Our work focuses on a few main questions
How is size controlled? Organs and organisms grow to reproducible sizes, but very little is known on how an organ "knows" what size it is, to consistently control tissue growth. Work in our lab is exploring how Drosophila tumour suppressor gene, called fat, regulates the growth of cells in tissues. Fat is an extremely large (560 kDa) cell adhesion molecule. Loss of Fat yields tissues that are up to 8 times larger than wildtype controls-yet at present, little is known about how Fat restricts growth. Fat regulates growth via the Hippo kinase pathway, a highly conserved pathway that is involved in human cancers. We are trying to understand how Fat controls Hippo pathway activity in flies and mice. We also are investigating how Fat regulates growth via control of metabolism and mitochondrial function.
How do cells become assembled into complex, beautifully organized tissues? Intriguingly, Fat also controls a high-level form of tissue patterning, called planar polarity. We want to understand the signal transduction pathway by which this large adhesion molecule regulates tissue organization. we also want to understand if the control of growth and patterning by Fat are linked. We have conducted molecular and genetic screens for elements of the Fat pathway in Drosophila, and are currently dissection the biochemical pathway of Fat signaling. In addition, we have recently identified a human homolog of Fat, and are exploring if Fat regulates proliferation and planar polarity in mammals.
How do cells and tissues develop polarity? A serine-threonine kinase, called LKB1 regulates cell polarity in C. elegans, Drosophila, and man. Mutations in LKB1 lead to an increased risk of cancer, suggesting that the control of cell polarity may be important to cancer. We are using genetics and biochemistry in Drosophila to understand how this conserved kinase controls cell polarity. We also are investigating how Fat interacts with cell polarity pathways to regulate planar cell polarity.

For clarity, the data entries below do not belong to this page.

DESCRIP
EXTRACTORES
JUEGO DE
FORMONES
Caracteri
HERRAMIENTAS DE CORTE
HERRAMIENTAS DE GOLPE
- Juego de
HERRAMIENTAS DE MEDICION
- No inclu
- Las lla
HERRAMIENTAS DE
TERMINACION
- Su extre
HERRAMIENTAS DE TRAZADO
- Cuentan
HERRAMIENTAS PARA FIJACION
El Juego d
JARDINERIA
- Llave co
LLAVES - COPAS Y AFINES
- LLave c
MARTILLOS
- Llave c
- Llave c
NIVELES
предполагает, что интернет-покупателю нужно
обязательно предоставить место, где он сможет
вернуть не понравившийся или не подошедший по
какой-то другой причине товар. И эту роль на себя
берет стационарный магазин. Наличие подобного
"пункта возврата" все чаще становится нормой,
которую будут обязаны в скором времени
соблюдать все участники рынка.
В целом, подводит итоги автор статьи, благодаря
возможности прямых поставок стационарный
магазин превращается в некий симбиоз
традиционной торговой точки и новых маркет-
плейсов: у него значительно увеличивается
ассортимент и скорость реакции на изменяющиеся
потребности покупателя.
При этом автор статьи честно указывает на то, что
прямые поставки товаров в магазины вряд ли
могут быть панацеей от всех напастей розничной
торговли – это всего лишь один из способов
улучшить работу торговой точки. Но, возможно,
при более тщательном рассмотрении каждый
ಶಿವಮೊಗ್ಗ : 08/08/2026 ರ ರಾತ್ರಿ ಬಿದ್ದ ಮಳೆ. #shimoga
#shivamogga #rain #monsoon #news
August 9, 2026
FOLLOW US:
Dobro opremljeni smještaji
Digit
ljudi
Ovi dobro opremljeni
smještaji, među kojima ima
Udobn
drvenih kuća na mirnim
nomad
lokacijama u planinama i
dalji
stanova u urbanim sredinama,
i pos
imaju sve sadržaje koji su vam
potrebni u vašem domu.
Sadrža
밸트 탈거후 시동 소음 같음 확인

How is the timing of differentiation controlled? Multicellular organisms must integrate growth and differentiation precisely to pattern complex tissues. Despite great progress in understanding how different cell fates are induced, it is poorly understood how differentiation decisions are temporally regulated. We have recently found that pathways previously shown to regulate cell growth and proliferation have an important role in controlling the timing of differentiation. We are exploring how these pathways regulate differentiation, using molecular and genetic screens in tissue culture models and in Drosophila.